Input data:
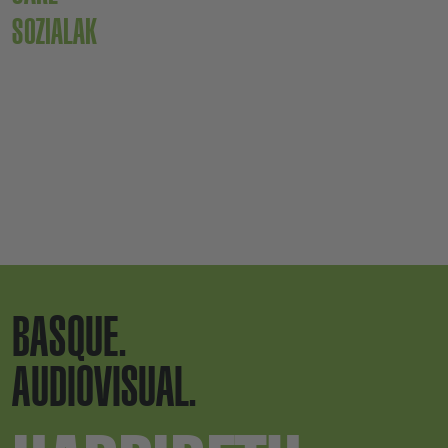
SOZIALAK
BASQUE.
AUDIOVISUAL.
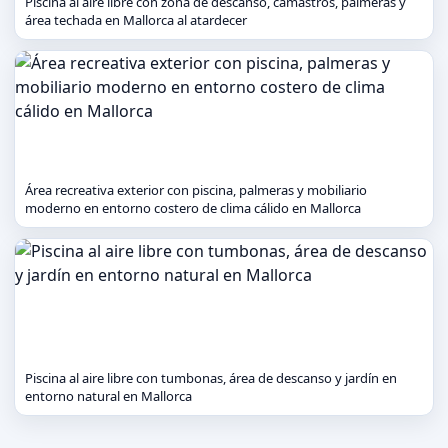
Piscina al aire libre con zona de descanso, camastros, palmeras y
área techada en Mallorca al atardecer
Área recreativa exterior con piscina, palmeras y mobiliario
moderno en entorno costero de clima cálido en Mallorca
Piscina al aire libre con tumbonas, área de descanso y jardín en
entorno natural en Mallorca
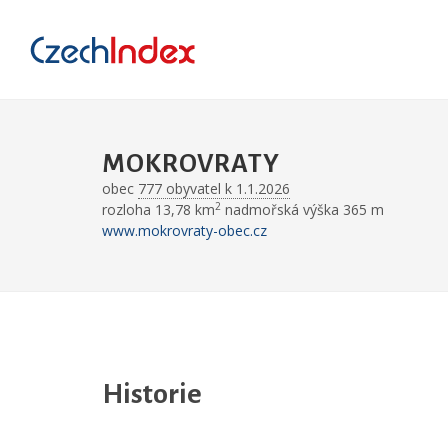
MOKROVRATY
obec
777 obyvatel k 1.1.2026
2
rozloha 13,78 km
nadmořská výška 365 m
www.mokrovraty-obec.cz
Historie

Task details: Identify the lines in the entries that hold "palmeras" and return each one.

Written answer:
Piscina al aire libre con zona de descanso, camastros, palmeras y
Área recreativa exterior con piscina, palmeras y mobiliario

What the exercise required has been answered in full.